For the second time in over a year, a state judge has ruled that the Florida Legislature violated the law when it tried to privatize the state’s role in operating prisons.Download Corizon and WexfordLeon County Circuit Court Judge John Cooper on Tuesday struck down an attempt by the Florida Legislature to privatize prison healthcare by using a budgetary process instead of making the change through a full vote of lawmakers.
Gov. Rick Scott and the Department of Corrections said they would appeal the ruling, warning that the state now faces a $90 million deficit because they had counted saving that much over the next two years by having private contractors provide prison healthcare.
“While the State of Florida does have authority to privatize prison healthcare throughout the state, the full Legislature must do so by passing the appropriate funding mechanism specifically directed to that goal,’’ Cooper wrote in his 12-page ruling. “Authorizing and funding privatizing health services in Florida’s prisons is the prerogative of the full Legislature and not that of the Legislative Budget Commission.”
The ruling is the second rebuke to legislative leaders in just over a year as they have struggled to usher in prison privatization without putting the controversial concept to a full vote. Unions and legislators from rural counties, where the prison industry is strong, have been the most vocal opponents.
In October 2011, Leon County Judge Jackie Fulford ruled unconstitutional an attempt to privatize prisons in 18 South Florida counties after legislators tucked the provision in budget proviso language and failed to use a separate bill.
Faced with the court’s slap down, the Florida Senate returned with a bill in February 2012, but it failed on a 21-19 vote as nine Republicans joined with Democrats to defeat it.
Rather than force another difficult vote, legislative leaders included a line item in the 2012-13 budget authorizing the privatization of the prison healthcare system for only the South Florida region. A contract with Wexford Health System is pending approval for that program.
Legislative leaders then waited until the September meeting of the Legislative Budget Commission to propose an amendment that would expand the program from just South Florida to the rest of the state. The LBC adopted a budget amendment that allowed for a $259 million contract to hire Nashville-based Corizon Correctional Health Care to handle prison healthcare in regions I, II and III.
Cooper ruled the Corizon contract was invalid because it was not authorized by the Legislature and did not fall under the requirement that amendments by the LBC be “limited” adjustments to the budget.
“Whether to privatize some of all of this state’s prison operations is a significant policy decision,’’ Cooper wrote. “... It is the duty of the full legislature, not a small group of select legislators to make policy decisions on spending.’’
He said the law requires that changes to the budget approved by the LBC follow the Legislature’s intent, “not new policy/spending priority decisions that could have been but were not passed by the full Legislature. Otherwise, the exception swallows the rule, allowing a small handful of legislators to rewrite the [budget.]”

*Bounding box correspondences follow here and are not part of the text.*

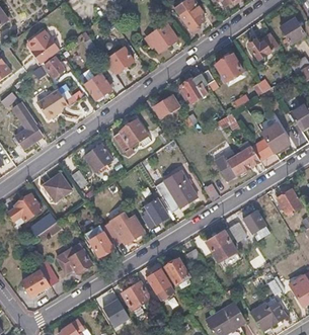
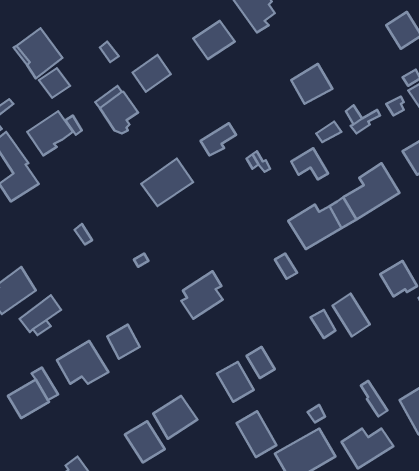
building: [247,33,279,60] -> none
building: [180,74,207,102] -> none
building: [84,144,111,170] -> none
building: [155,169,197,212] -> none
building: [43,172,71,200] -> none
building: [108,213,144,245] -> none
building: [205,231,236,262] -> none
building: [146,269,173,301] -> [236,411,277,457]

Florida Department of Corrections Deputy Secretary Mike Crews said Tuesday that the state will appeal the ruling and that it creates an anticipated budget shortfall of up to $90 million over the next 18 months.
“This will jeopardize other department needs and legislative budget priorities which could include additional reductions in staffing and program services,’’ Crews said. “While we work to resolve this issue the department will continue to provide constitutionally required healthcare services to inmates."
Melissa Sellers, spokeswoman for the governor, warned that the budget shortfall could affect funding for critical priorities such as increasing K-12 education funding.
The unions will seek an injunction asking the court to immediately order the state to halt the contracts, said Alma Gonzalez, lawyer for AFSCME.
The ruling could have precedent-setting implications for future budget decisions, she said.